Authors: Avita K. Marihal, K.S. Jagadeesh, Sarita Sinha

Abstract:

Pentachlorophenol (PCP) is a polychlorinated aromatic compound that is widespread in industrial effluents and is considered to be a serious pollutant. Among the variety of industrial effluents encountered, effluents from tanning industry are very important and have a serious pollution potential. PCP is also formed unintentionally in effluents of paper and pulp industries. It is highly persistent in soils and is lethal to a wide variety of beneficial microorganisms and insects, human beings and animals. The natural processes that breakdown toxic chemicals in the environment have become the focus of much attention to develop safe and environmentfriendly deactivation technologies. Microbes and plants are among the most important biological agents that remove and degrade waste materials to enable their recycling in the environment. The present investigation was carried out with the aim of developing a microbial system for bioremediation of PCP polluted soils. A number of plant species were evaluated for their ability to tolerate different concentrations of pentachlorophenol (PCP) in the soil. The experiment was conducted for 30 days under pot culture conditions. The toxic effect of PCP on plants was studied by monitoring seed germination, plant growth and biomass.

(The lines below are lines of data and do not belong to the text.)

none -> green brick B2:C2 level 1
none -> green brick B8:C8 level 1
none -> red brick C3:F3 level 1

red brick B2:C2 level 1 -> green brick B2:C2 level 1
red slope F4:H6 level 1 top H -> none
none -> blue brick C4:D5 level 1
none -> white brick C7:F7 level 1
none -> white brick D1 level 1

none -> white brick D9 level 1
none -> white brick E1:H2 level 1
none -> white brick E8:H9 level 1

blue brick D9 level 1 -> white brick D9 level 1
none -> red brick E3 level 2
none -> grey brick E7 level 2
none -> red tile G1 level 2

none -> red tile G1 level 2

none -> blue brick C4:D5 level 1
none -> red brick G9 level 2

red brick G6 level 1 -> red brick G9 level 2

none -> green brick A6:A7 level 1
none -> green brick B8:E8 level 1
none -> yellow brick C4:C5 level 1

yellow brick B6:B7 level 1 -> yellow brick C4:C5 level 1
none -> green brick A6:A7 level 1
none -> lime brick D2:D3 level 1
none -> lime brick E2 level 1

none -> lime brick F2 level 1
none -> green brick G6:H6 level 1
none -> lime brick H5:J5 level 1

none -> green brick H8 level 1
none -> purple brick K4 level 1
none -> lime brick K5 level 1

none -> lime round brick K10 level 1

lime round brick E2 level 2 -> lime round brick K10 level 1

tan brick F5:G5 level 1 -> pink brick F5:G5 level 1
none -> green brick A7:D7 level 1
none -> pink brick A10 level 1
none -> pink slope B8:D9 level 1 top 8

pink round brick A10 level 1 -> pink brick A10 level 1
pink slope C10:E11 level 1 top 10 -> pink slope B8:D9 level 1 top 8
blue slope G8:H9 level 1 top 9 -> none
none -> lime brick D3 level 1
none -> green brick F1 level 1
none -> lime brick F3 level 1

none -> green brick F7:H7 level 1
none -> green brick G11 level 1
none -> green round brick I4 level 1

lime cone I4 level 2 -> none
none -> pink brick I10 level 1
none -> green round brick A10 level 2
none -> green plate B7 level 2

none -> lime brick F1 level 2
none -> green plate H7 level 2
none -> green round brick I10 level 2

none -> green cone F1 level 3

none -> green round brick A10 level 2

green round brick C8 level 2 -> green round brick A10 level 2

As the concentration of PCP was increased to 50 ppm, the inhibition of seed germination, plant growth and biomass was also increased. Although PCP had a negative effect on all plant species tested, maize and groundnut showed the maximum tolerance to PCP. Other tolerating crops included wheat, safflower, sunflower, and soybean. From the rhizosphere soil of the tolerant seedlings, as many as twenty seven PCP tolerant bacteria were isolated. From soybean, 8; sunflower, 3; safflower 8; maize 2; groundnut and wheat, 3 each isolates were made. They were screened for their PCP degradation potentials. HPLC analyses of PCP degradation revealed that the isolate MAZ-2 degraded PCP completely. The isolate MAZ-1 was the next best isolate with 90 per cent PCP degradation. These strains hold promise to be used in the bioremediation of PCP polluted soils.